▶ TEXT BLOCK
Auto tile size addon doesn’t give me optimal tile size for my GPU.

The default GPU auto tile size is set to 256 - which on the BMW benchmark scene gives me tiles of 240x180 (12 tiles), but my 980Ti renders much faster with a tile size set to 512, which gives a tile size of 480x270 (4 tiles).

Render times are 1:06 and 0:57 respectively - so the 512 setting is around 15% faster.

3DLuver · August 18, 2017, 8:08am

Yeah more useful for people would be a list of optimized tile sizes for each type of GPU and mem size, Devs did state a while back after Opencl split kernel work that tile size should no longer effect performance largly and that 128x128 was generaly optimal.

Yet on my AMD Fire Pro W9100 16 Gb GDDR5 ECC my card renders 4-5 times faster at full render res (e.g 1 tile) than 128x128 or 256x256.

Best way is just set samples low like 128 and just do a few render tests at different tile sizes for a selected portion of the camera view and use those results to find your sweet spot.

Grzesiek · August 18, 2017, 12:46pm

Good point 3DLuver, I just hope for the general blender comunity that this will be somehow integrated. wasting that much performance especially when rendering a long sequence is painful to think off.

▶ RECORDED DATA

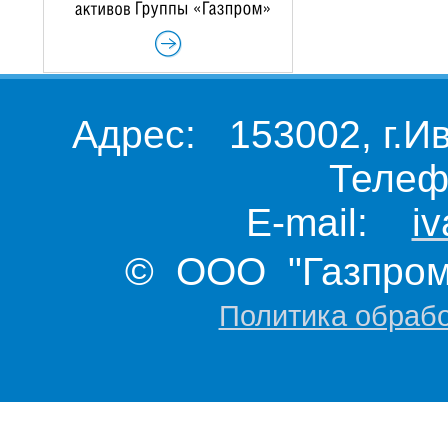
Адрес: 153002, г.И
Телеф
E-mail:
i
© ООО "Газпром 
Политика обраб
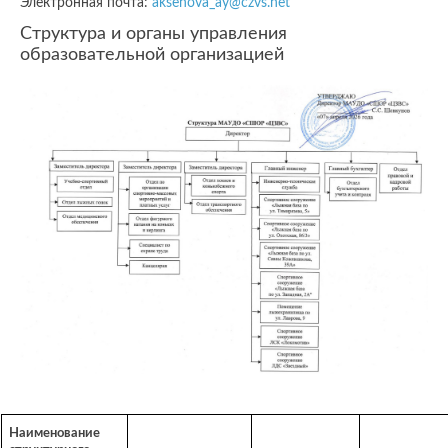
Электронная почта:
aksenova_ay@czvs.net
Структура и органы управления
образовательной организацией
Наименование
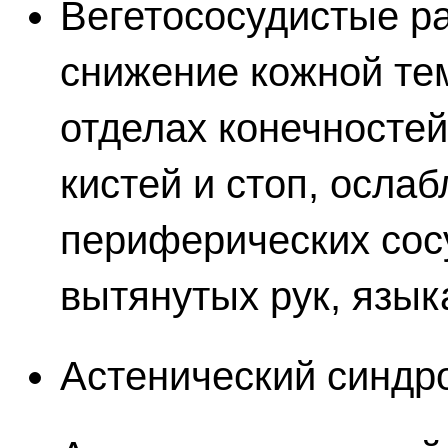
Вегетососудистые ра
снижение кожной те
отделах конечносте
кистей и стоп, осла
периферических сос
вытянутых рук, языка
Астенический синдр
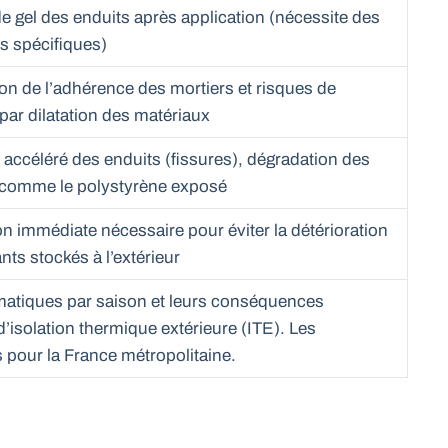
e gel des enduits après application (nécessite des
s spécifiques)
on de l’adhérence des mortiers et risques de
 par dilatation des matériaux
accéléré des enduits (fissures), dégradation des
 comme le polystyrène exposé
on immédiate nécessaire pour éviter la détérioration
nts stockés à l’extérieur
imatiques par saison et leurs conséquences
’isolation thermique extérieure (ITE). Les
 pour la France métropolitaine.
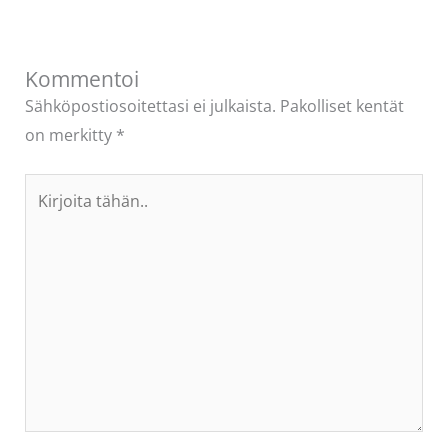
Kommentoi
Sähköpostiosoitettasi ei julkaista.
Pakolliset kentät
on merkitty
*
Kirjoita
tähän..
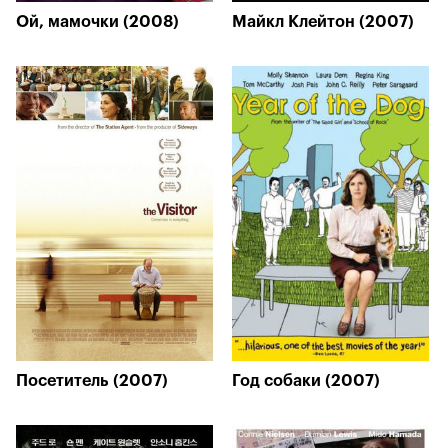
Ой, мамочки (2008)
Майкл Клейтон (2007)
Посетитель (2007)
Год собаки (2007)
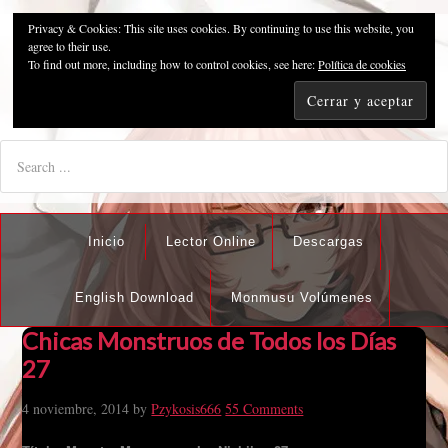
Privacy & Cookies: This site uses cookies. By continuing to use this website, you
Pzykosis666HFansub
agree to their use.
To find out more, including how to control cookies, see here:
Política de cookies
"I'm the best there is at what I do, but what I do best isn't very
nice".
Inicio
Lector Online
Descargas
English Download
Monmusu Volúmenes
Chicas Monstruos de Todos los Días
27
4 noviembre, 2014
by
Pzykosis666
55 Comments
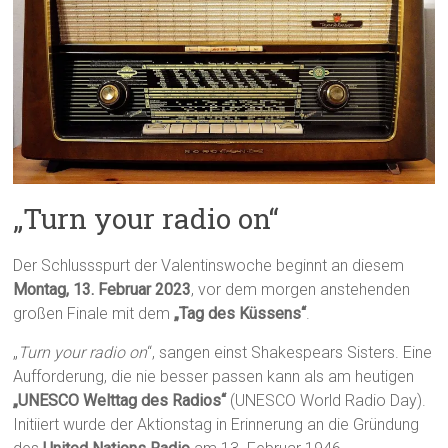
„Turn your radio on“
Der Schlussspurt der Valentinswoche beginnt an diesem
Montag, 13. Februar 2023
, vor dem morgen anstehenden
großen Finale mit dem
„Tag des Küssens“
.
„
Turn your radio on
“, sangen einst Shakespears Sisters. Eine
Aufforderung, die nie besser passen kann als am heutigen
„UNESCO Welttag des Radios“
(UNESCO World Radio Day).
Initiiert wurde der Aktionstag in Erinnerung an die Gründung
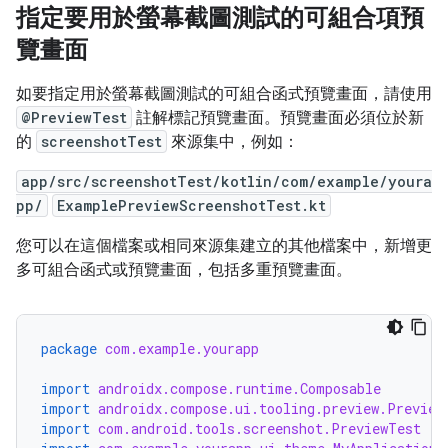
指定要用於螢幕截圖測試的可組合項預
覽畫面
如要指定用於螢幕截圖測試的可組合函式預覽畫面，請使用
@PreviewTest
註解標記預覽畫面。預覽畫面必須位於新
的
screenshotTest
來源集中，例如：
app/src/screenshotTest/kotlin/com/example/youra
pp/
ExamplePreviewScreenshotTest.kt
您可以在這個檔案或相同來源集建立的其他檔案中，新增更
多可組合函式或預覽畫面，包括多重預覽畫面。
package
com.example.yourapp
import
androidx.compose.runtime.Composable
import
androidx.compose.ui.tooling.preview.Preview
import
com.android.tools.screenshot.PreviewTest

▶ WHAT THE TASK REQUIRES
In the tile size thread:
1. What tile size does the 512 setting give on the BMW benchmark scene?
2. Which tile size did the devs say was generally optimal?
3. How low does 3DLuver suggest setting samples for render tests?

▶ WRITTEN SOLUTION
1. 480x270 (4 tiles)
2. 128x128
3. Around 128